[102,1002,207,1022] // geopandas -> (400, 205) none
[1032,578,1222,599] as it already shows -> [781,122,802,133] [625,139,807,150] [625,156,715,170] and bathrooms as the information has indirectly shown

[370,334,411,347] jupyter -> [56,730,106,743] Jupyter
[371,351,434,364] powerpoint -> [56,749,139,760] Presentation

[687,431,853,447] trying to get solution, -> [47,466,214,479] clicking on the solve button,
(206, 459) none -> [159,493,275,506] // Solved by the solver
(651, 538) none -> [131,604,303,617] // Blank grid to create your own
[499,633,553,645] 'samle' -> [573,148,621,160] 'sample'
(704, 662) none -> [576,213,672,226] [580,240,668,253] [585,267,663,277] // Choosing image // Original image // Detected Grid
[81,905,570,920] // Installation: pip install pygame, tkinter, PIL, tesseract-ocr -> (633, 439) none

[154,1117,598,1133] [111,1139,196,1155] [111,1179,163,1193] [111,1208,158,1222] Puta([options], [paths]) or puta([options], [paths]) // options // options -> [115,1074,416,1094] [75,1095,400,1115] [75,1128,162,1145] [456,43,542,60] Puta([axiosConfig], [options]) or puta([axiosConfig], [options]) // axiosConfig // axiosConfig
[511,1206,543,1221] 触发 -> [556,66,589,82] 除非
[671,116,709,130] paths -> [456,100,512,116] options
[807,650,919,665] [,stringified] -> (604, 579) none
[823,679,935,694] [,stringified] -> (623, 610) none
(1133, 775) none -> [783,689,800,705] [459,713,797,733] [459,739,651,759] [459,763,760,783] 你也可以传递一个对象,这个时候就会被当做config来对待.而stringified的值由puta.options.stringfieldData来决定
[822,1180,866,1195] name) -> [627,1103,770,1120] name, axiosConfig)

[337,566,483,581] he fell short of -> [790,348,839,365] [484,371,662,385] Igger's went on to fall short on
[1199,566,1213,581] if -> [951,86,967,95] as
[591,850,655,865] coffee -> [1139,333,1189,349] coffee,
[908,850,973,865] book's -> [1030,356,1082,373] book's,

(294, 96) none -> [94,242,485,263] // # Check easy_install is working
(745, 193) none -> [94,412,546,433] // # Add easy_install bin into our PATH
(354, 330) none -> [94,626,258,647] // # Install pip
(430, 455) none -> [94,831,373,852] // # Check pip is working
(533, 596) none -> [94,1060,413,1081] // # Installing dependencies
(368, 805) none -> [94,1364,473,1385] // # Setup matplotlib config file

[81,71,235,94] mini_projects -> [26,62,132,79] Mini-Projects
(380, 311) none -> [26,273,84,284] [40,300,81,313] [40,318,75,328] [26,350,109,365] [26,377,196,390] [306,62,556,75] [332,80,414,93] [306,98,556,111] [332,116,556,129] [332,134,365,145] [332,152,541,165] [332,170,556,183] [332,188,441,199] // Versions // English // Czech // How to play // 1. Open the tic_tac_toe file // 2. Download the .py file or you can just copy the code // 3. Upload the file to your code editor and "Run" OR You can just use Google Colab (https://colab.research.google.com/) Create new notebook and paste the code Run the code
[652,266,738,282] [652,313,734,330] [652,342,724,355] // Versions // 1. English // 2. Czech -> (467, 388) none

:: Exercise description ::
The answer should be only the number of lines in the data that include "English".

:: Result for this task ::
2